Mindestsatz für die Lehre Mindestausbildungsvergütung kommt – Mehr Geld für Azubis

Das Bundeskabinett hat den lang geplanten Mindestsatz für Ausbildungsvergütungen beschlossen. Künftig sollen Auszubildende im ersten Lehrjahr mindestens 515 Euro pro Monat verdienen.

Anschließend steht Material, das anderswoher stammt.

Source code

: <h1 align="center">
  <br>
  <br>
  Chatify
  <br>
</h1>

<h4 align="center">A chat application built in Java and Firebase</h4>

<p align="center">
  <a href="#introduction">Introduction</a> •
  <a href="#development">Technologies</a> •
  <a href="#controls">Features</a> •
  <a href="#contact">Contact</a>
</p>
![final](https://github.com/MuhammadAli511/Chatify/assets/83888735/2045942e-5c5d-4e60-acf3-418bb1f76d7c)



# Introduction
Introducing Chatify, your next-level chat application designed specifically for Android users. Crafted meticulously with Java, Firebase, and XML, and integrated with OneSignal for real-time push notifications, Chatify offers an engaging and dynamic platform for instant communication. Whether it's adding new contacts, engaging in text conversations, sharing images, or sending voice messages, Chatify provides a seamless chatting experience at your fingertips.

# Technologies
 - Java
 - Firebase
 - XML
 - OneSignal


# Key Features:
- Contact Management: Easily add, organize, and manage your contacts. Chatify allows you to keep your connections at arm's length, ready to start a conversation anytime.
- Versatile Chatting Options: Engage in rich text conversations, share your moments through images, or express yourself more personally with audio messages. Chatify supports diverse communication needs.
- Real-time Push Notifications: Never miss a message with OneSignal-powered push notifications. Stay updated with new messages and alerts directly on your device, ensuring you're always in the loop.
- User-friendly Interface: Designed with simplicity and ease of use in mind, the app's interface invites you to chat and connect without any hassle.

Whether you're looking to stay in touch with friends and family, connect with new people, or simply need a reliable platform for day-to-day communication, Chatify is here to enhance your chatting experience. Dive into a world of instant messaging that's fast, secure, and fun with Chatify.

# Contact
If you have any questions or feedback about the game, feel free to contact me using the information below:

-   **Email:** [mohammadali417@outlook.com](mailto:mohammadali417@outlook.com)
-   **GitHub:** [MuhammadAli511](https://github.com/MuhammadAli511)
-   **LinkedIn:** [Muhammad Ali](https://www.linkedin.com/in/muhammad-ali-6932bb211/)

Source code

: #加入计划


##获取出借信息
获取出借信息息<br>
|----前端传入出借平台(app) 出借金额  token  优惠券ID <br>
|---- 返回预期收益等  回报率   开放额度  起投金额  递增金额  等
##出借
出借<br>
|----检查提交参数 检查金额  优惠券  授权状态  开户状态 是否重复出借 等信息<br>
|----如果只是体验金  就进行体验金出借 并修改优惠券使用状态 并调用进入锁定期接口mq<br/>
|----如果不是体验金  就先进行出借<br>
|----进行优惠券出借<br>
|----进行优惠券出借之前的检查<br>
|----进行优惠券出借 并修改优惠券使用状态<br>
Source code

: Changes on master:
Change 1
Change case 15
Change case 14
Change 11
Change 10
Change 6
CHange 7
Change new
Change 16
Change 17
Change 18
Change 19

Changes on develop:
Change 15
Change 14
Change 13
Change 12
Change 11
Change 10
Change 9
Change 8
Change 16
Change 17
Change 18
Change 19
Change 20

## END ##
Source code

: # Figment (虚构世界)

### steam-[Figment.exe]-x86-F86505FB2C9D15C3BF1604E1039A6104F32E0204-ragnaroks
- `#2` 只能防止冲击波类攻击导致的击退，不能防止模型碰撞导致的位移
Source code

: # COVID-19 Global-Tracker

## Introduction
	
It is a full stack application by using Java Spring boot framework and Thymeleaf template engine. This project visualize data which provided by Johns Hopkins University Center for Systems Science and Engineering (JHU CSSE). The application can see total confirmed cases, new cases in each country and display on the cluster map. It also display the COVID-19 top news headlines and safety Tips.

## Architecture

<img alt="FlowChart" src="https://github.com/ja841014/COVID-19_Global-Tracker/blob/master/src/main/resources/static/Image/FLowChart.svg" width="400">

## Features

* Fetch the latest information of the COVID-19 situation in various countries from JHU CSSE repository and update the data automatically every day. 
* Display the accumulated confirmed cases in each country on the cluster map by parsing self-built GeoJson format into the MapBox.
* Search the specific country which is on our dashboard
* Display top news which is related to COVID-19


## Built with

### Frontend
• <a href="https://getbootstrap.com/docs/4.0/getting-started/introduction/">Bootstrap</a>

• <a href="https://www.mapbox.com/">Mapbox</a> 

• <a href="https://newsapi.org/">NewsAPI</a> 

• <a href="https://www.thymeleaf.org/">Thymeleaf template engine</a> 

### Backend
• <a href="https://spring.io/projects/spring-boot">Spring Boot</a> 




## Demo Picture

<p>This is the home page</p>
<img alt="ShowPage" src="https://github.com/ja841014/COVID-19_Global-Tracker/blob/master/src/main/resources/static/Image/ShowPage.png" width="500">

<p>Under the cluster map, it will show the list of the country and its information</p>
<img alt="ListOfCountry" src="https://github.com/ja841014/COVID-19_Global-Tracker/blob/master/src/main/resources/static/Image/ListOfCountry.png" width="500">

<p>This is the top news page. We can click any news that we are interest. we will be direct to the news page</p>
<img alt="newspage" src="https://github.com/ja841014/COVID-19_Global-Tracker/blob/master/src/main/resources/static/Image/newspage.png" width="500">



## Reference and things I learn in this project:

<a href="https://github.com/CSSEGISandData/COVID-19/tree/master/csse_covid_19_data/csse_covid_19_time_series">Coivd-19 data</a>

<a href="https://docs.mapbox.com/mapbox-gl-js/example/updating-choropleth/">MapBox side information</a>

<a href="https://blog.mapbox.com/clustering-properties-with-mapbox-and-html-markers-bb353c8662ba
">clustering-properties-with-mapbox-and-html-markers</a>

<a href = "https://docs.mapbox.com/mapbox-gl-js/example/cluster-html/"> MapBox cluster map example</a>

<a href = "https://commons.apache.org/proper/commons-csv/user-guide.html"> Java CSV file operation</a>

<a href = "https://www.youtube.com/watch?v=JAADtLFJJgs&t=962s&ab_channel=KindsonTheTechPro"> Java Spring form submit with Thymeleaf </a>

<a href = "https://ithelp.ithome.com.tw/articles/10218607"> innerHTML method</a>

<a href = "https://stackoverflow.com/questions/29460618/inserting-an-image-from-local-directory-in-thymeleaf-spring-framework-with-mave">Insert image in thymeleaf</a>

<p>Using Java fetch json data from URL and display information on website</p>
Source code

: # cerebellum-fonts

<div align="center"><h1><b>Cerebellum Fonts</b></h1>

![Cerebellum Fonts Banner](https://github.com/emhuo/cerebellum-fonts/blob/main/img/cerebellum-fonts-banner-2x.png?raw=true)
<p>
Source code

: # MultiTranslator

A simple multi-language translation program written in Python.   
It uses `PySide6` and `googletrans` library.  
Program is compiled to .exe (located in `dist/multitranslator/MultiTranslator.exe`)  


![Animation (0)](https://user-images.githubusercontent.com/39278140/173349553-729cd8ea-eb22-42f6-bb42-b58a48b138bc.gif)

Ab 2020 soll ein Azubi mindestens 515 Euro pro Monat im ersten Lehrjahr verdienen. 2021 sollen es 550 Euro sein, ein Jahr später bereits 585 Euro und ab dem Jahr 2023 sollen Auszubildende 620 Euro pro Monat bekommen. Zudem sind Aufschläge für Azubis im zweiten, dritten und vierten Ausbildungsjahr geplant.

Dauer

Damit wären erstmals alle Betriebe, auch die nicht-tarifgebundenen, dazu verpflichtet, die sogenannte Mindestausbildungsvergütung zu bezahlen – also eine Art Mindestlohn für Azubis. In vielen Branchen werden Lehrlinge aber bereits höher entlohnt als es der neue Mindestsatz vorsieht. Diese Betriebe haben laut Deutschem Gewerkschaftsbund (DGB) nichts zu befürchten. Die Mindestvergütung würde nur die Betriebe betreffen, die unter dem Satz liegen.

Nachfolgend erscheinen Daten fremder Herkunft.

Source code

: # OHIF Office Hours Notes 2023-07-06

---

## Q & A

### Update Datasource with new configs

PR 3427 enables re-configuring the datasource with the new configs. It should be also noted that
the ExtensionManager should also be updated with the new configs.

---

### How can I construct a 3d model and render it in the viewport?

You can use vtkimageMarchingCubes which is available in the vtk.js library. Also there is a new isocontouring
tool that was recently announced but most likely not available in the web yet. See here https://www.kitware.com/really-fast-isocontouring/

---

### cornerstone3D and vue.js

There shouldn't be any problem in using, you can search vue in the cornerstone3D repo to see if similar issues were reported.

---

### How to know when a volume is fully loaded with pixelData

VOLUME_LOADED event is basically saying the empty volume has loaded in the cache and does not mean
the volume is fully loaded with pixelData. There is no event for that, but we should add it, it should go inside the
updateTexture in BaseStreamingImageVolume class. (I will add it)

Zwei Prozent der Auszubildenden profitieren

Bildungsministerin Anja Karliczek (CDU) hatte ursprünglich eine Vergütung von 504 Euro gefordert. Diese hat der Deutsche Gewerkschaftsbund (DGB) als Grundlage für eine Berechnung genommen. Dabei wurde ermittelt, wie viele Lehrlinge am Ende von der Reform profitieren würden. Heraus kam: Bei nur etwa 26.000 der über 1,3 Millionen Azubis in Deutschland gäbe es eine Erhöhung. Das wären etwa zwei Prozent. Von allen Ausbildungsbranchen bezahlen die Friseur- und Fleischerbetriebe am schlechtesten. Dort bekommt ein Auszubildender je nach Region unter 400 Euro pro Monat.

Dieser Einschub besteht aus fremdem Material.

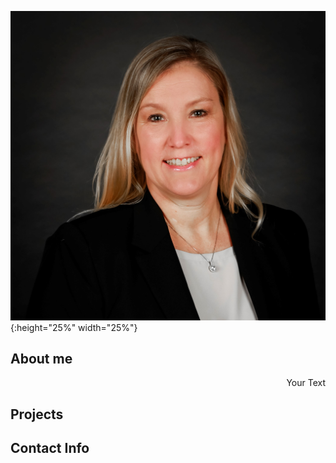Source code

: 

![hello](assets/images/bio-photo.jpg){:height="25%" width="25%"}  

## About me


<p style='text-align: right;'> Your Text </p>

## Projects









## Contact Info

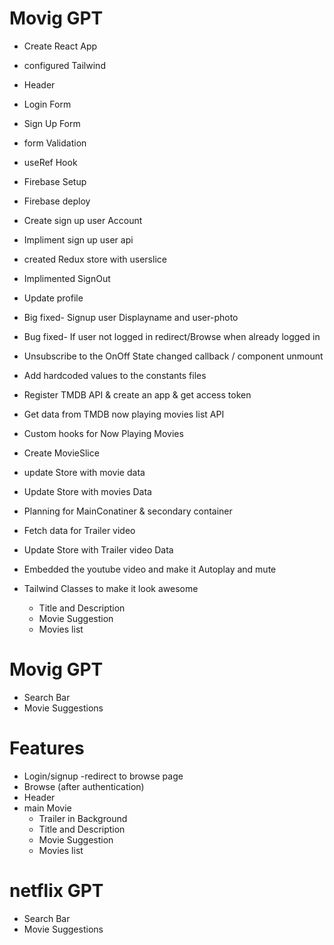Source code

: # Movig GPT
-  Create React App
- configured Tailwind
- Header
- Login Form
- Sign Up Form
- form Validation
- useRef Hook
- Firebase Setup
- Firebase deploy
- Create sign up user Account
- Impliment sign up user api
- created Redux store with userslice
- Implimented SignOut
- Update profile
- Big fixed- Signup user Displayname and user-photo
- Bug fixed- If user not logged in redirect/Browse when already logged in
- Unsubscribe to the OnOff State changed callback / component unmount 
- Add hardcoded values to the constants files
- Register TMDB API & create an app & get access token 
- Get data from TMDB now playing movies list API 
- Custom hooks for Now Playing Movies
- Create MovieSlice
- update Store with movie data
- Update Store with movies Data
- Planning for MainConatiner & secondary container
- Fetch data for Trailer video
- Update Store with Trailer video Data
- Embedded the youtube video and make it Autoplay and mute
- Tailwind Classes to make it look awesome



  - Title and Description
  - Movie Suggestion
  - Movies list 
# Movig GPT
-  Search Bar
-  Movie Suggestions

# Features
- Login/signup
-redirect to browse page 
- Browse (after authentication)
- Header 
- main Movie
  - Trailer in Background 
  - Title and Description
  - Movie Suggestion
  - Movies list 
# netflix GPT
-  Search Bar
-  Movie Suggestions

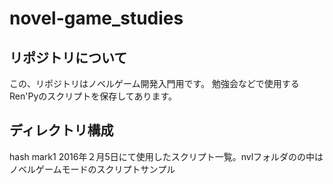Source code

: # novel-game_studies
## リポジトリについて
この、リポジトリはノベルゲーム開発入門用です。
勉強会などで使用するRen'Pyのスクリプトを保存してあります。

## ディレクトリ構成
hash mark1 2016年２月5日にて使用したスクリプト一覧。nvlフォルダのの中はノベルゲームモードのスクリプトサンプル

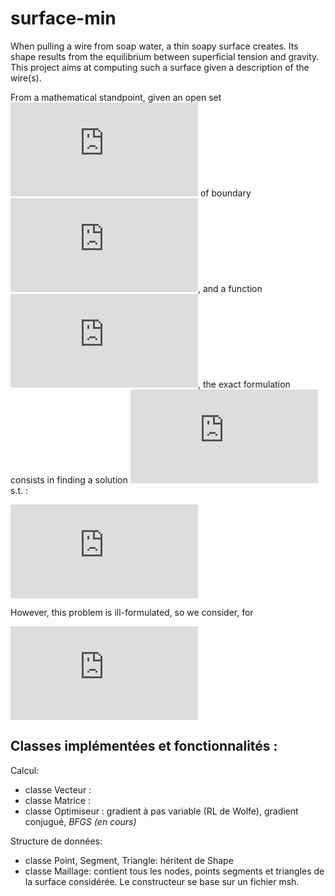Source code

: # surface-min

When pulling a wire from soap water, a thin soapy surface creates. Its shape results from the equilibrium between superficial tension and gravity. This project aims at computing such a surface given a description of the wire(s).


From a mathematical standpoint, given an open set ![equation](https://latex.codecogs.com/gif.latex?%5COmega%20%5Csubset%20%5Cmathbb%7BR%7D%5E2) of boundary ![equation](https://latex.codecogs.com/gif.latex?%5CGamma), and a function ![equation](https://latex.codecogs.com/gif.latex?g%20%3A%20%5CGamma%20%5Crightarrow%20%5Cmathbb%7BR%7D), the exact formulation consists in finding a solution ![equation](https://latex.codecogs.com/gif.latex?u) s.t. :

![equation](https://latex.codecogs.com/gif.latex?%5Cmin_%7Bu%5Cin%20H%5E1%28%5COmega%29%2C%20u%7C_%5CGamma%20%3D%20g%7D%20%5Cint_%5COmega%20%281&plus;%7C%5Cnabla%20u%7C%5E2%29%5E%7B%5Cfrac%7B1%7D%7B2%7D%7D%20d%5COmega)

However, this problem is ill-formulated, so we consider, for

![equation](https://latex.codecogs.com/gif.latex?%5Cmin_%7Bu%5Cin%20H%5E1%28%5COmega%29%2C%20u%7C_%5CGamma%20%3D%20g%7D%20%5Calpha%20%5Cint_%5COmega%20%281&plus;%7C%5Cnabla%20u%7C%5E2%29%5E%7B%5Cfrac%7B1%7D%7B2%7D%7D%20d%5COmega%20&plus;%20%5Cbeta%20%5Cint_%5COmega%20%7C%5Cnabla%20u%20%7C%5E2%20d%5COmega)

Classes implémentées et fonctionnalités :
---

Calcul:
- classe Vecteur :
- classe Matrice :
- classe Optimiseur : gradient à pas variable (RL de Wolfe), gradient conjugué, _BFGS (en cours)_


Structure de données:
- classe Point, Segment, Triangle: héritent de Shape
- classe Maillage: contient tous les nodes, points segments et triangles de la surface considérée. Le constructeur se base sur un fichier msh.
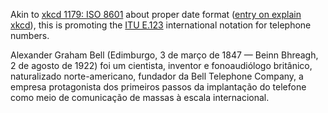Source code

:

Akin to [xkcd 1179: ISO 8601](https://xkcd.com/1179/) about proper date format ([entry on explain xkcd](https://www.explainxkcd.com/wiki/index.php/1179:_ISO_8601)), this is promoting the [ITU E.123](https://en.wikipedia.org/wiki/E.123) international notation for telephone numbers.


Alexander Graham Bell (Edimburgo, 3 de março de 1847 — Beinn Bhreagh, 2 de agosto de 1922) foi um cientista, inventor e fonoaudiólogo britânico, naturalizado norte-americano, fundador da Bell Telephone Company, a empresa protagonista dos primeiros passos da implantação do telefone como meio de comunicação de massas à escala internacional.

Ein Auszubildende zum Metzger bereitet (am 22.08.2016) bei einem Pressetermin Schweinemedaillons im Speckmantel vor. (Foto: dpa Bildfunk, (c) dpa, Fotograf: Henning Kaiser)
Bei Friseuren und Fleischereien verdienen Auszubildende eher wenig. (c) dpa, Fotograf: Henning Kaiser

Mit der neuen Mindestausbildungsvergütung folgt die Bundesregierung ihrer Ankündigung aus dem Koalitionsvertrag. Die SPD begrüßt das. Der Bundestagsabgeordnete Oliver Kaczmarek (SPD) sagte, Auszubildende arbeiten produktiv mit und hätten deshalb eine faire Vergütung verdient.

Kritik von Seiten der Unternehmer

Kritik kommt vor allem von der Union und aus der Wirtschaft. Der CSU-Bundestagsabgeordnete Hans Michelbach sagte, mit der geplanten Regelung würde – ähnlich wie beim Mindestlohn für Beschäftigte – die Tarifautonomie untergraben. Das sei kein gutes Signal und werde die Ausbildungsbereitschaft der Unternehmen nicht fördern. Auch der Deutsche Industrie- und Handelskammertag sieht die Mindestvergütung eher kritisch. Zwar sei es wichtig, die Attraktivität der Berufsausbildung zu erhöhen. Allerdings belaste eine Mindestvergütung vor allem kleinere Betriebe in Ostdeutschland, so der Vize-Hauptgeschäftsführer des Handelskammertages, Achim Dercks.